The latest public opinion data show no improvement; in fact, the numbers seem to be worsening. This is particularly troubling, since sentiment and perception can condition behaviour (self-fulfilling prophecy). Inequality is seen as the key driver of this end of progress, but a new form (or perhaps re-encounter of old form) of inequality from the Gilded Age has arisen. It is no longer the traditional income inequality narrative of the rich versus poor, but rather the über rich versus everyone else.
So what can be done? First, it is important to note the collapse of faith in trickle down economics – Canadians are no longer buying into the narrative that small government and low taxes translates into prosperity for all. Indeed, the rising tide of austerity and lower taxes has failed to lift all boats, although it has raised a few spectacular yachts. From coast to coast, Canadians are calling for changes to incentives, a more active state, and a reversal of the exponential rise of the plutocrats.
The public emphatically reject notion that this is a manufactured or artificial crisis. The vast majority of Canadians believe that a growing and optimistic middle class is essential to economic growth and prosperity, but a similar proportion doesn’t see this in place. New inequality and middle class decline maybe the issue of our age. The window for dealing with this situation is closing and we need bold action tantamount to those which transformed Gilded Age into the era that saw the ascension of an inclusive, growing, and optimistic middle class.
- Robert Kagan, “Of Paradise and Power: America and Europe in the New World Order”, New York: Alfred A. Knopf Distributed by Random House, 2003. Print.
- Friedman, Thomas L. “The World is Flat: A Brief History of the Twenty-First Century”, New York: Farrar, Straus and Giroux, 2005. Print.
- Cowen, Tyler, “The Great Stagnation: How America Ate All The Low-Hanging Fruit of Modern History, Got Sick, and Will (Eventually) Feel Better”, New York: Dutton, 2011. Print.

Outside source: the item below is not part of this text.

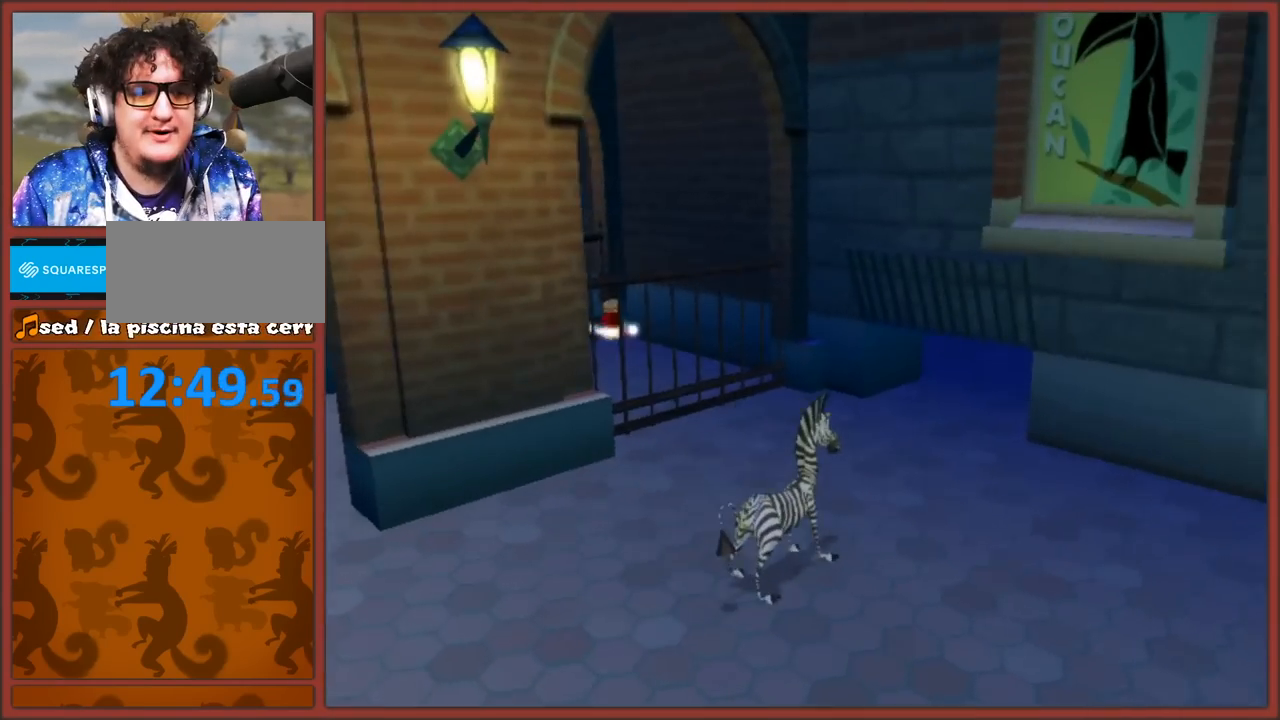
{"buttons": [], "left_stick": "center", "right_stick": "left", "events": [[100, "left_stick", "right"], [383, "left_stick", "center"]]}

- James Carville and Stanley B. Greenberg, “It’s the Middle Class, Stupid”, New York: Plume, 2013. Print.
- Thomas Piketty and Arthur Goldhammer, “Capital in the Twenty-First Century”. Cambridge Massachusetts: The Belknap Press of Harvard University Press, 2014. Print.
- Acemoğlu, Daron, and James Robinson. “Why Nations Fail the Origins of Power, Prosperity and Poverty”, New York: CROWN GROUP (NY), 2012. Print.